Antwerpen to its Flemish inhabitants, or Anvers in its other official language, French (which you will hear spoken on its streets much less often than English), this modestly-sized city is one of Europe's most charming. Although it has an industrial side - it's one of Europe's largest ports, despite being over 50 miles from the sea - as a visitor you are more likely to stick to the quaint old town around the Cathedral and the Grote Markt (Big Market). This latter, though not quite as "Grote" as the one in Brussels, is more decorative and lighter.
The Cathedral of Our Lady continues the light and airy motif, and is a welcome relief from some of the gloomy Gothic cathedrals dedicated to Christ's junior parent - Cologne's huge edifice and Notre Dame in Paris may be more famous, but they don't lift the soul in quite the same way (nor do they have a triptych by Rubens, to whom we shall return). One of the strange things about the Cathedral is that the surrounding streets are actually built onto it, so you can enjoy a beer or two virtually under God's roof. Another building worth taking in is the Central Station - currently being refurbished. It is a glorious tribute to the riches which the city enjoyed in the late 19th century, and a great way to enter the city (about three-and-a-half hours from London, Eurostar via Brussels, and barely two hours from Paris).
Another myth, which Antwerp makes its contribution to dispelling, is that "there are no famous Belgians" - this one city alone produced three of the great Flemish masters Breugel, Van Dyck, and, most famously, Rubens. The house where Rubens lived is now a museum, conveniently located just off the main shopping street but often - bafflingly - closed.
The other unique thing about Antwerp is the diamond trade. More than half of all the world's cut diamonds pass through the city, and its market is the most active in the world. If you are from England and considering buying an engagement ring, you can easily save the cost of your trip and a night in a romantic hotel (try the Hotel Firean), just on the stone. Prices in the jewellers' shops around the station are on average 30-50% lower than in UK high streets; and you will get a diamond with a certificate telling you its exact specification and guaranteeing its quality. Bring cash, though, for the best deals - and be aware that the predominance of Jewish traders means that Saturday is not the best day to visit.
If your budget is smaller, the second best way to a lady's heart is also in plentiful and high-quality supply: the chocolatiers of the city are uniformly excellent - my favourite is a tiny shop in the small alleyway that leads from Grote Markt towards the Cathedral.
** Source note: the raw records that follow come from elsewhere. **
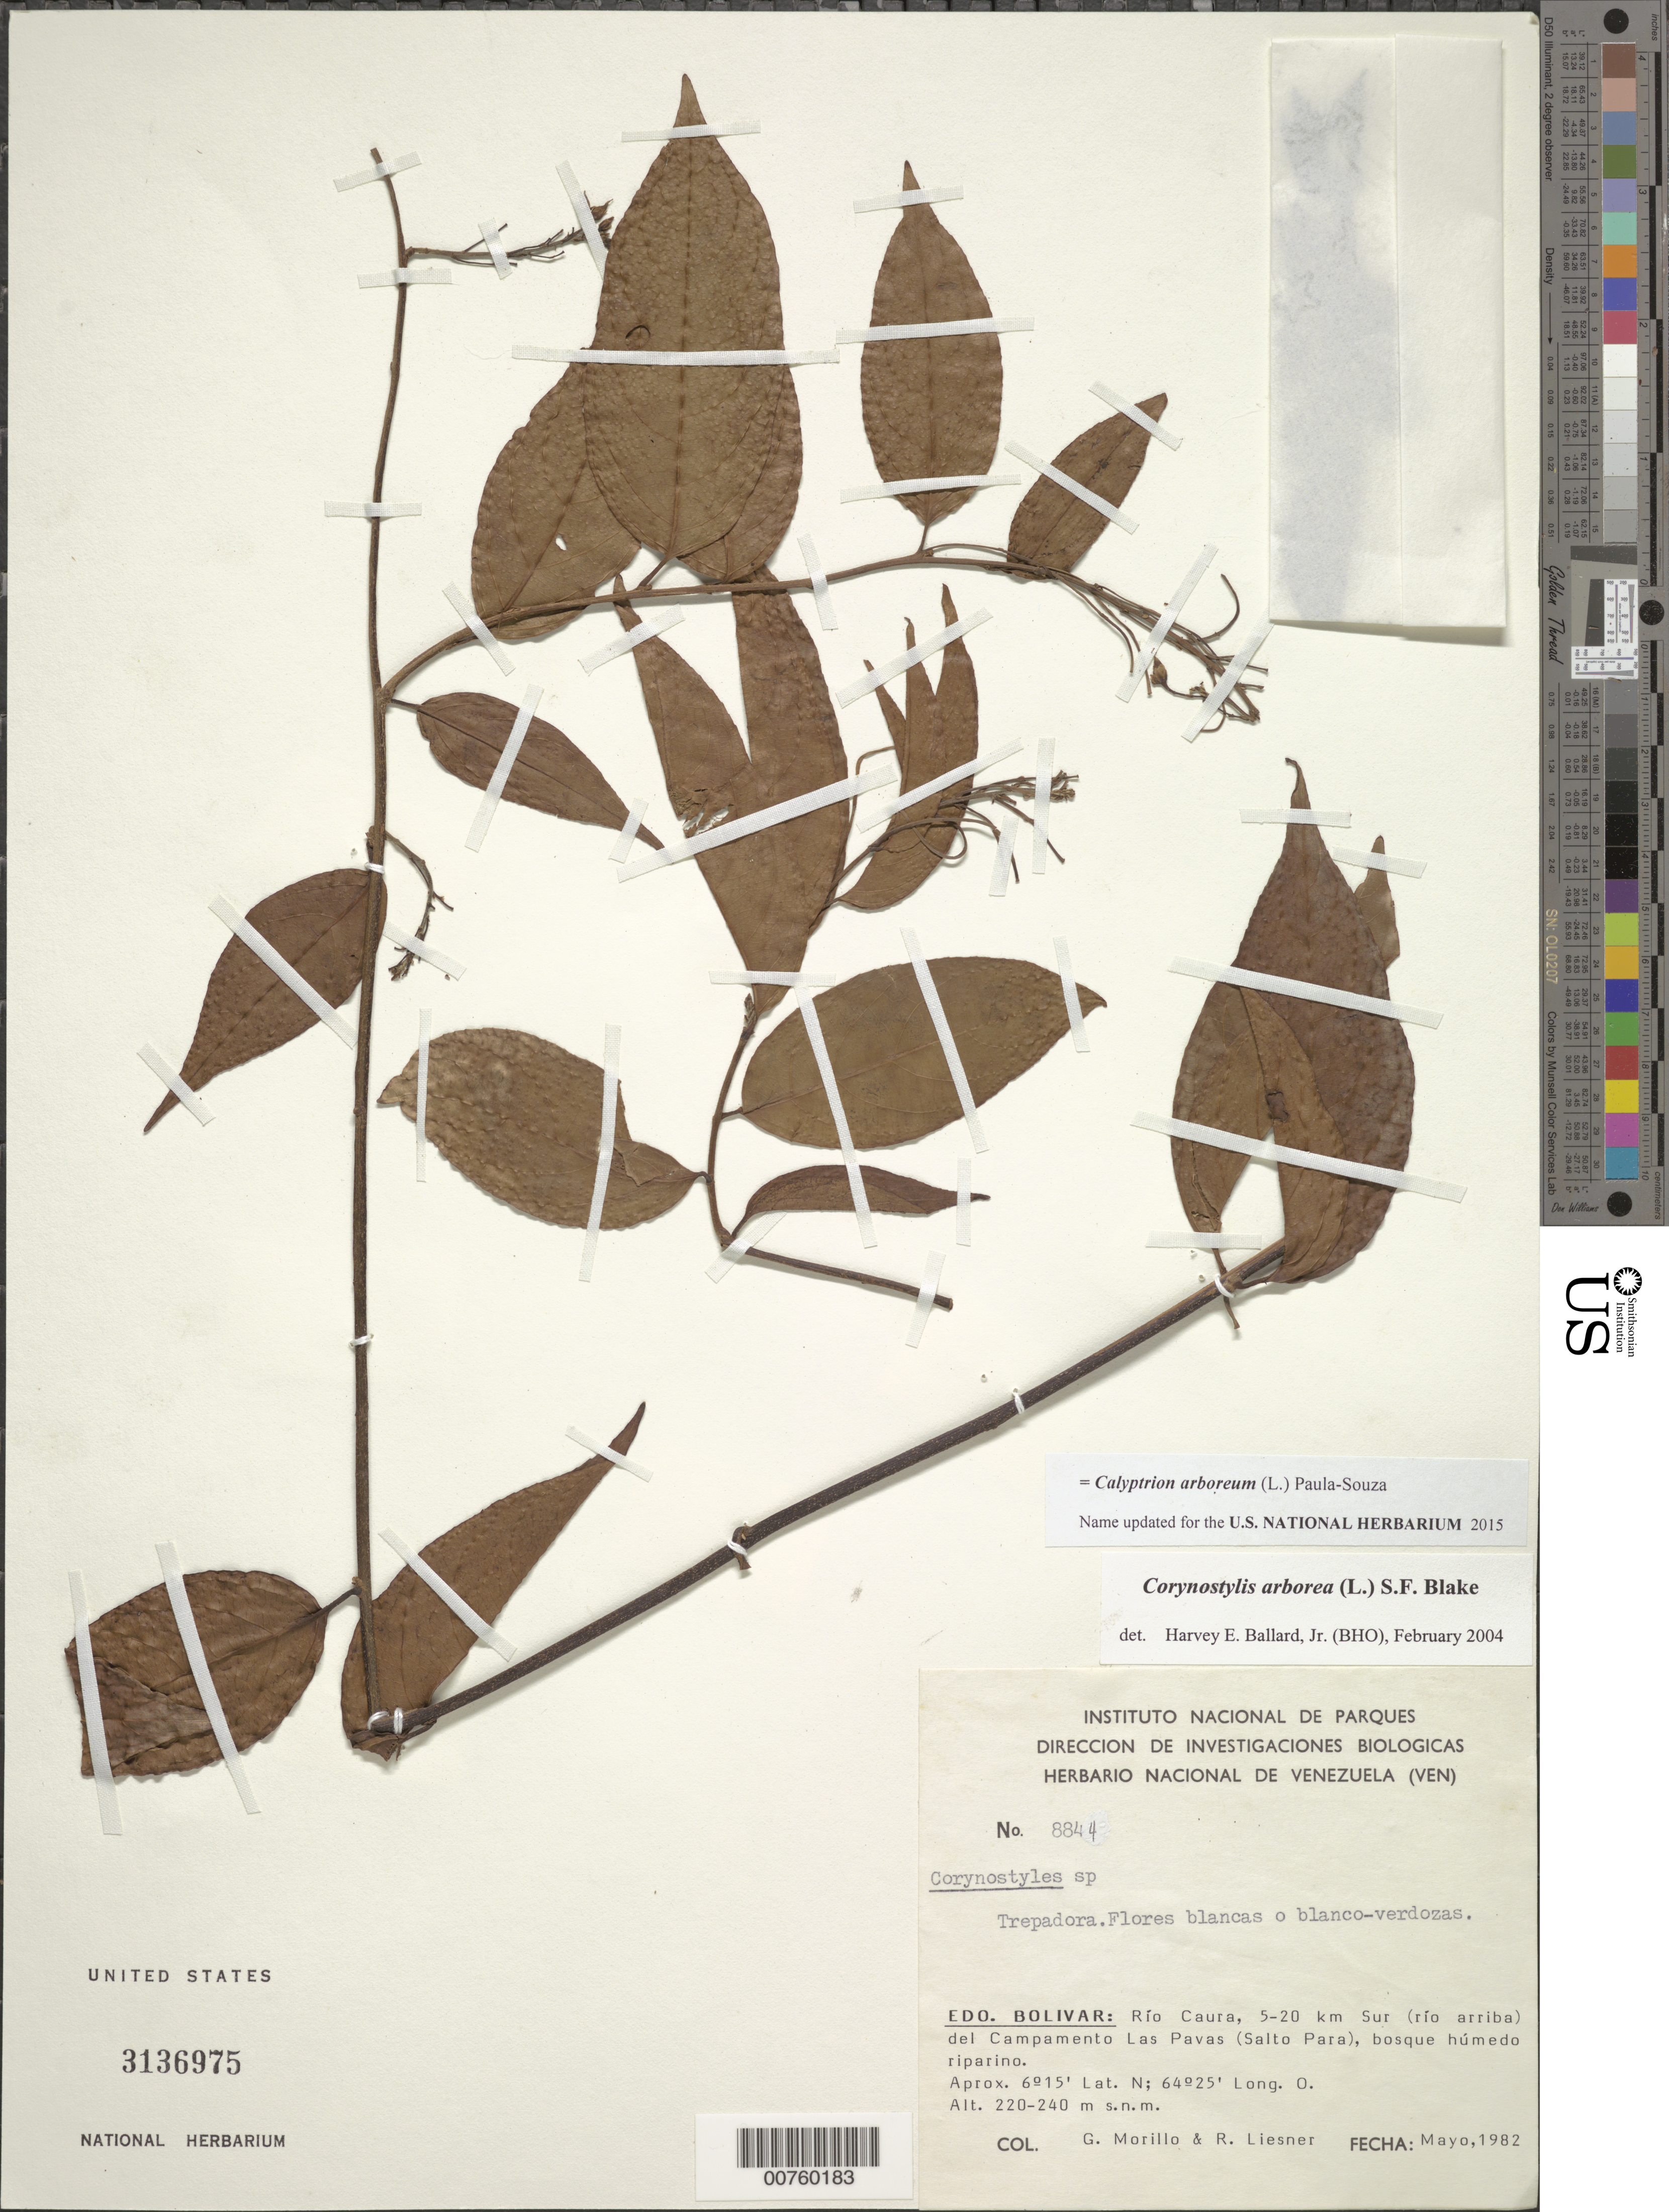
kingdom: Plantae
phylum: Tracheophyta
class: Magnoliopsida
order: Malpighiales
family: Violaceae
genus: Calyptrion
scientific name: Calyptrion arboreum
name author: (L.) Paula-Souza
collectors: G. Morillo & R. L. Liesner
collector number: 8844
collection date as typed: May-82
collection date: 1982-05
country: Venezuela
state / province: Bolívar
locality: Río Caura, 5-20 km Sur (río arriba) del Campamento Las Pavas (Salto Para)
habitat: Humid riparian forest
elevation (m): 220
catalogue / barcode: US 3136975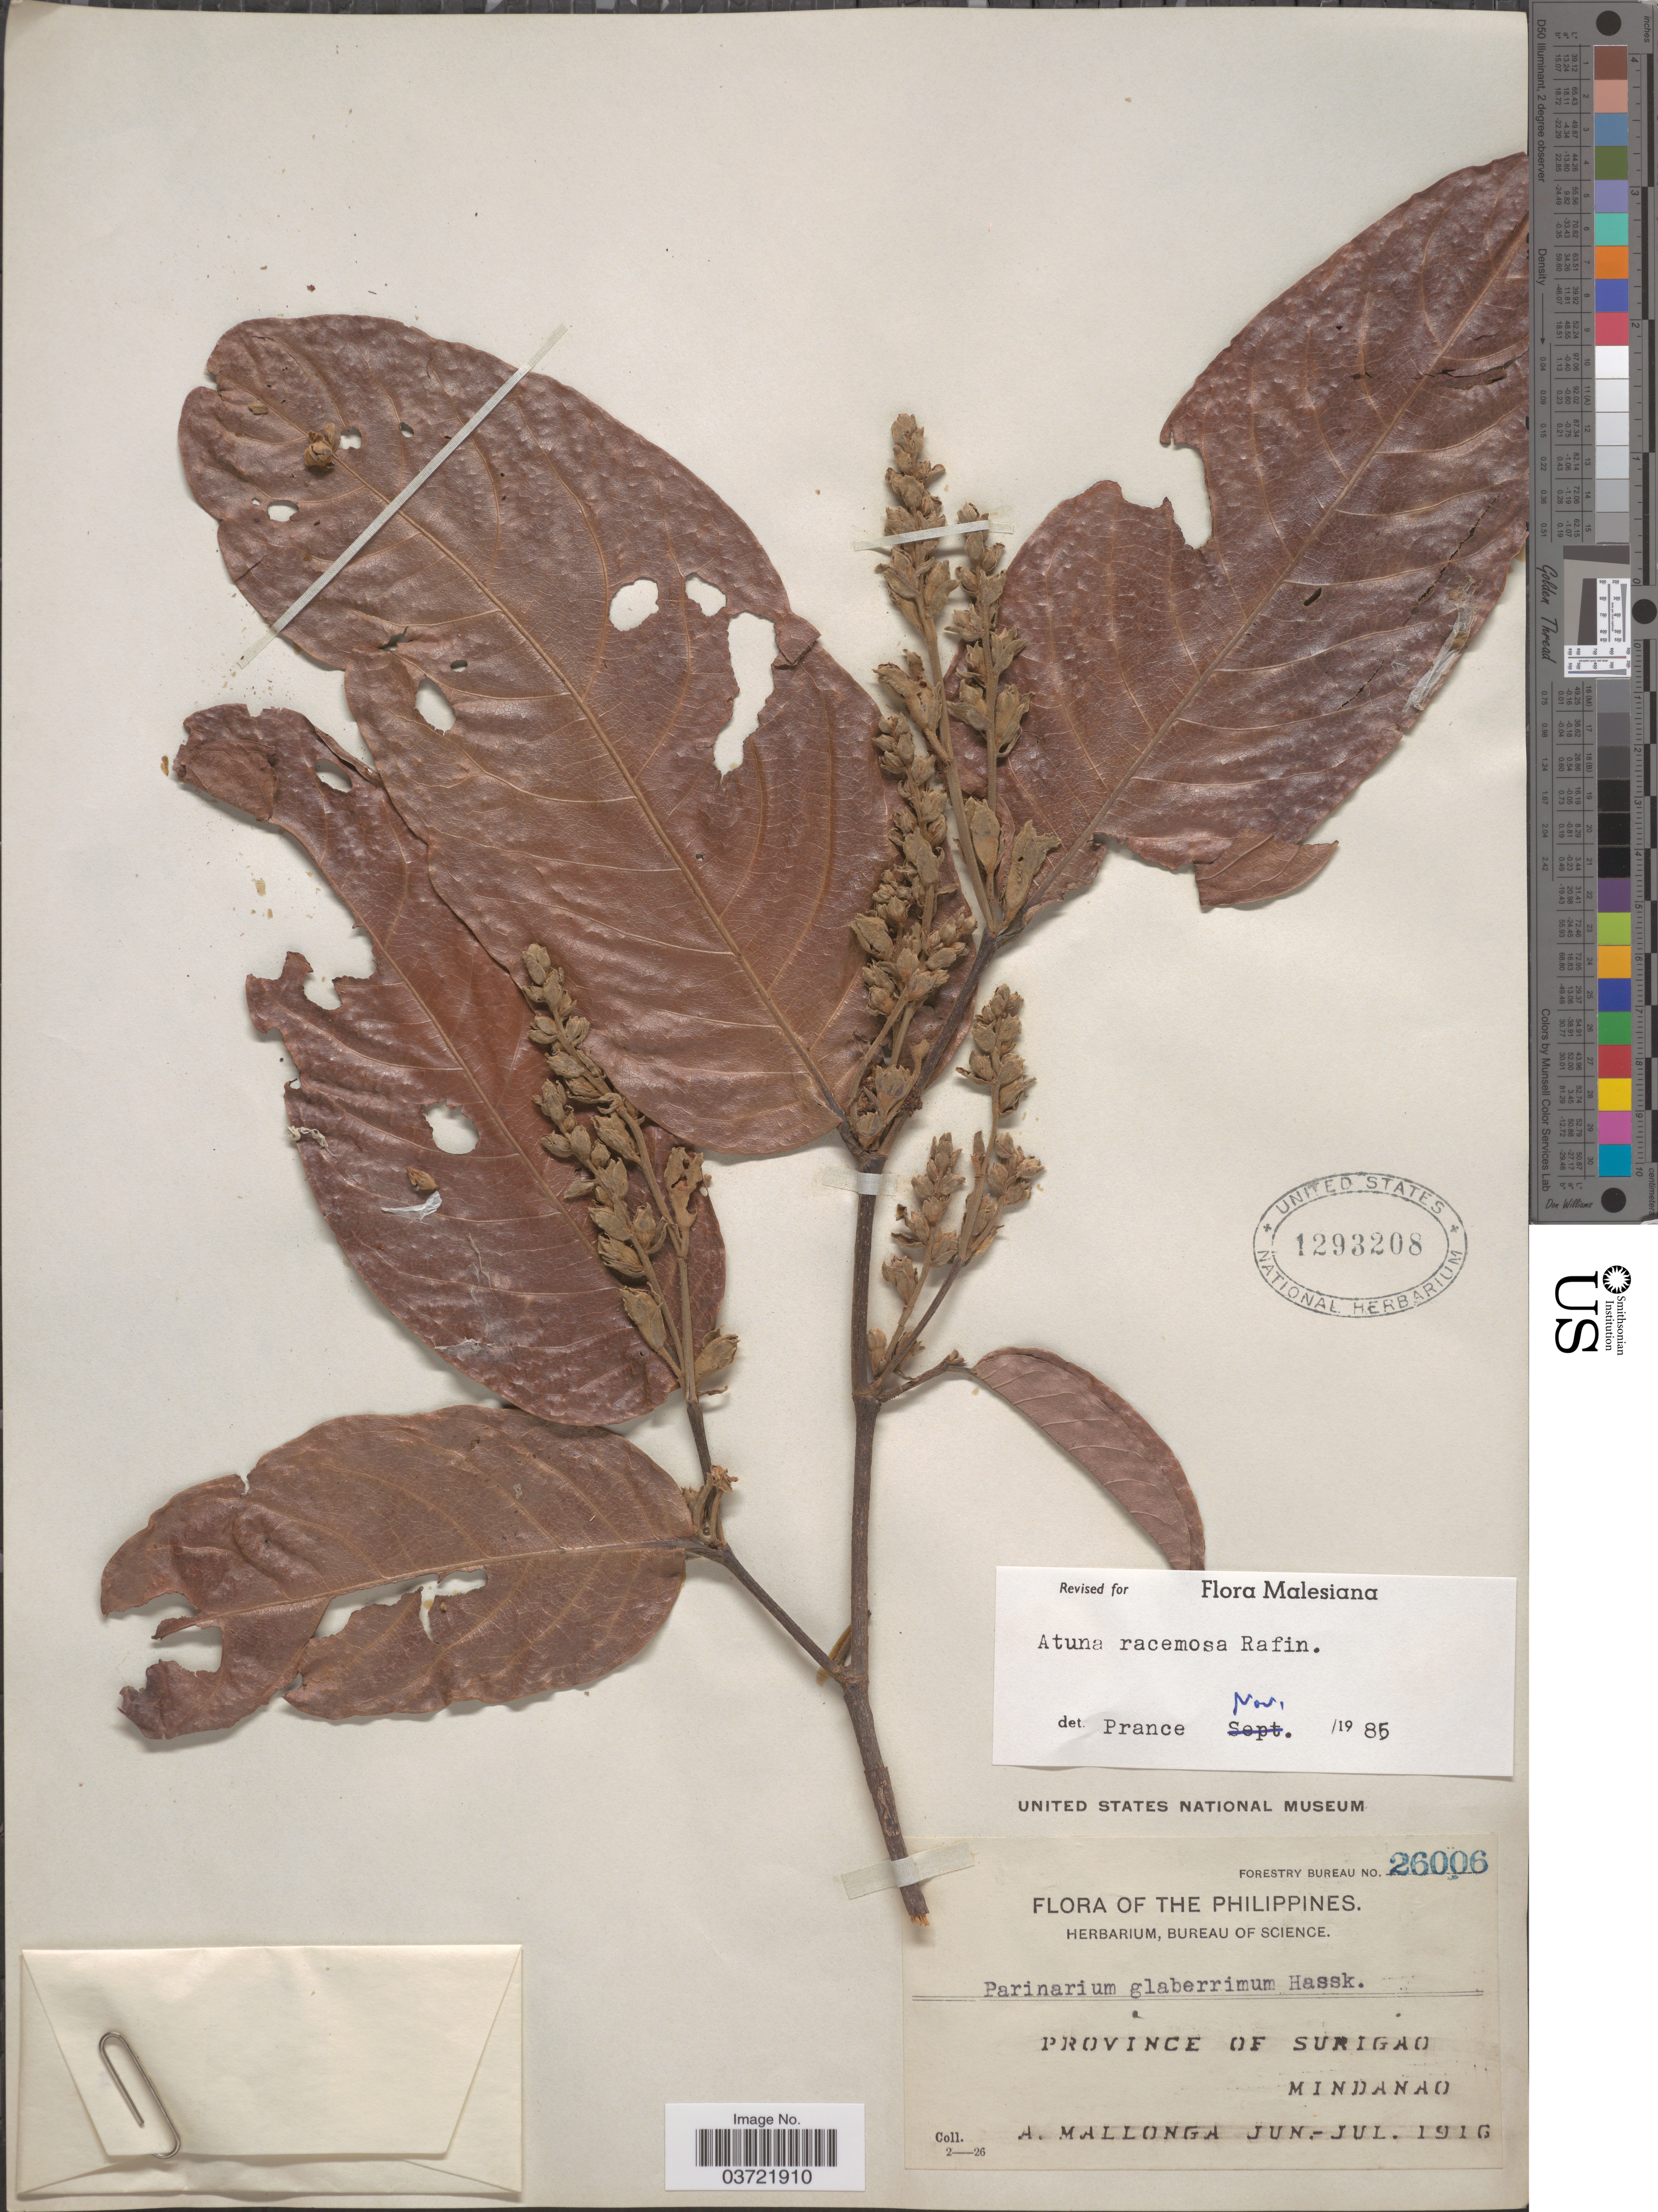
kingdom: Plantae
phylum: Tracheophyta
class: Magnoliopsida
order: Malpighiales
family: Chrysobalanaceae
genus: Atuna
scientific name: Atuna racemosa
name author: Raf.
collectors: A. Mallonga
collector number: Forestry Bureau 26006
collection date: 1916-06/1916-07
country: Philippines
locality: Province of Surigao. Mindanao.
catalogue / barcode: US 1293208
It's not all good news. The city has traffic problems completely out of proportion to its size, largely due to massive long-term road closures while the tram system is extended, but not helped by the fact that the Belgians are considered to be Europe's least considerate drivers. As you try to find a way out of the city, you may also pass through some of the poorer districts, where large immigrant communities live in run-down housing; but, while it is depressing, there's not the sense of menace you might experience somewhere like New York or London.
On balance, though, you haven't "done" Europe until you've been to Antwerp; and you may well find you like it more than some of the more obvious tourist destinations. It is young and trendy, predominantly rich, often beautiful, and closer than you think to almost anywhere. Don't let the xenophobes put you off.